Dear Mom Who Couldn’t Bounce Back,
I see you there, five months after delivery, still in your maternity clothes. You get that look in your eyes when you hear of others who were back in their normal clothes three weeks after giving birth. I know your pain because I am you.
I’ve Been There
After my first two children I bounced back pretty quickly. I was transitioning back into my pre-pregnancy wardrobe a respectable 2 months after each birth. While I had new insecurities about my post-baby body, I met society’s expectations for ‘bouncing back’ after having a baby and felt good about it.
Then I had my third baby, and things were different.
At that point I had just given birth for the third time in 3.5 years. That can have an impact on how quickly a body can return to it’s ‘normal’! I also had three small children to take care of, which left me little time for cooking or exercising. The weight didn’t just ‘fall off’ as it had after the others and that made me feel awful. Sound familiar?
Mom Life for the Rest of Us
But wait, all those celebrities seem to snap right back to their former glory in just a month or two, right?
Sure, but let’s take a minute to think about that. They have access to things that the most of us don’t. Last time I looked I did not have a personal chef to cook me healthy meals. I don’t have personal trainer to help me reclaim my shape. Nor do I have a personal assistant to run my errands so I can focus on losing the weight, or a nanny to watch the kids while I exercise. Do you?
I don’t begrudge celebrities these things. They are all wonderfully helpful. I’d love to have someone to run to the store for me when we’re out of milk and I’m so tired I can’t see straight! What is important to remember is that if you don’t have their resources you can’t be mad at yourself for not meeting their standards. Quit beating yourself up because you don’t feel that you measure up.
Dreams vs Reality
Now that I’ve had my fourth child I’m back where I was before. I’m not as young as I once was. Too many nights of sleep deprivation have left me with little energy. The baby weight that I tried not to gain came on anyway and seems to have decided it likes its new home on my thighs.
Not long after Elizabeth’s birth I heard the nasty words start to come to my mind. Words like ugly, frumpy, tubby, and worthless.

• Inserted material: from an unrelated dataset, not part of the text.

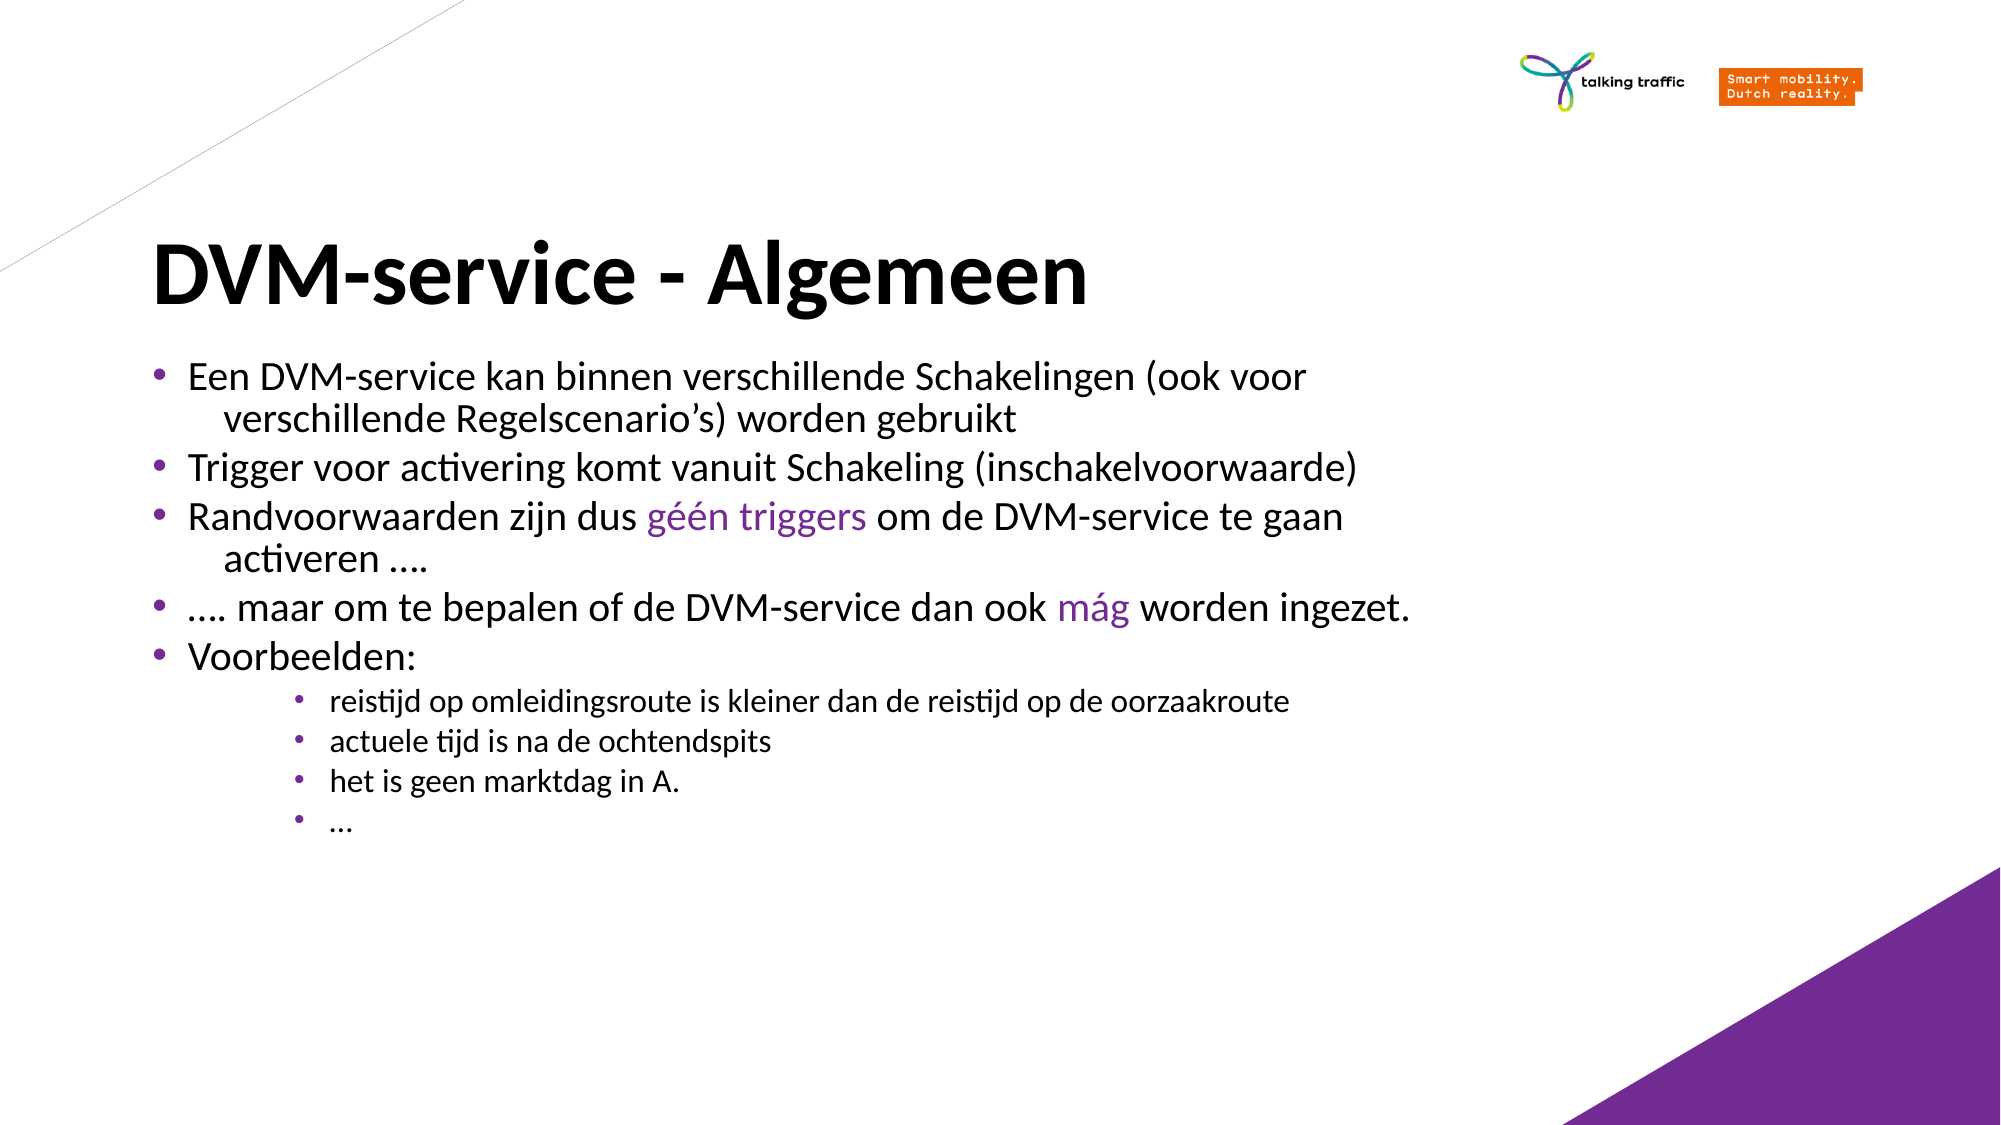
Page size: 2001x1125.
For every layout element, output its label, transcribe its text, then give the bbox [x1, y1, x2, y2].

list Een DVM-service kan binnen verschillende Schakelingen (ook voor verschillende Regelscenario’s) worden gebruikt Trigger voor activering komt vanuit Schakeling (inschakelvoorwaarde) Randvoorwaarden zijn dus géén triggers om de DVM-service te gaan activeren …. …. maar om te bepalen of de DVM-service dan ook mág worden ingezet. Voorbeelden: reistijd op omleidingsroute is kleiner dan de reistijd op de oorzaakroute actuele tijd is na de ochtendspits het is geen marktdag in A. … [137, 356, 1436, 1014]
title DVM-service - Algemeen [137, 165, 1863, 332]
text_box 50 [1412, 1042, 1863, 1103]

I mean, look at that number on the scale! Clearly that made me awful. It was several months down the road and I was still (and am still now a few months later) wearing some maternity clothes because my regular ones don’t fit. Blech!!!! How could I not say those things.
New Year, New Mom
The year started to come to a close and the talk among my friends turned to resolutions. I was going to do this. I was GOING to get thin. People started talking about choosing a ‘word for the year’. I’ll bite. I prayed and God gave me two words for 2015. Balance and gentleness.

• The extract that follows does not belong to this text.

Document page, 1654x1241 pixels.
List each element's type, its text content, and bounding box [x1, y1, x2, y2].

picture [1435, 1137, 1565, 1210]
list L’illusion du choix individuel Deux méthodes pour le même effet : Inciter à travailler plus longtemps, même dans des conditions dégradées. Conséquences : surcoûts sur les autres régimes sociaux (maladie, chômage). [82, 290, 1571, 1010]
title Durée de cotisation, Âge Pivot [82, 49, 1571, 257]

Of course, clearly the balance was meant that I would do a better job of balancing things like time on the computer with time with my family. Eat a more balanced diet. Do a better job of balancing my schedule to fit in exercise. I was going to be gentle with my kids and not yell. I was going to be gentle with my husband and not get annoyed over the silly little nothings that come up in daily life.
Then one day I reached for (okay, ate) cookies on a day I *promised* myself I wouldn’t eat any treats. I realized what I was doing and started down the rabbit hole of berating myself. I messed up again. What a failure I was. A total failure. I can’t get anything right.
In that moment I heard a still small voice ask me something. “Is that gentleness?” Is calling myself every nasty name in the book for slipping up and doing something I had planned to avoid really being gentle? Perhaps the word ‘gentleness’ that God gave me for this year was meant for me to apply to how I treated myself and not just others. Is aiming for perfection practical, or even possible? Is kicking myself for every mistake going to do a bit of good? Nope, and it’s not going to help you either!
What You Should Do
What I am NOT saying here is just to let go, pack on the pounds, and don’t care about the risks. We all know that added weight can have genuine health consequences. What I’m trying to say is that if you have found yourself not where you want to be after having a baby, it’s okay. Don’t beat yourself up. Stop calling yourself nasty names. Don’t buy the lie that it makes you worthless. Be gentle with yourself. When you start to react to your own shortcomings stop and ask yourself this question, “If I heard my child say this to someone, would he be in trouble?” If the answer is yes, stop saying it!
Strive for balance instead of perfection. Promising yourself you’ll never eat another treat again probably isn’t going to happen. And to be honest, probably wouldn’t be much fun! If you haven’t exercised in two years, swearing that you will exercise every single day from here on out probably isn’t going to result in success. Aim for being active more days of the week than you are not active, or more days than you currently are.
Find a balance between living healthy and dealing with life’s curveballs. Be gentle with yourself.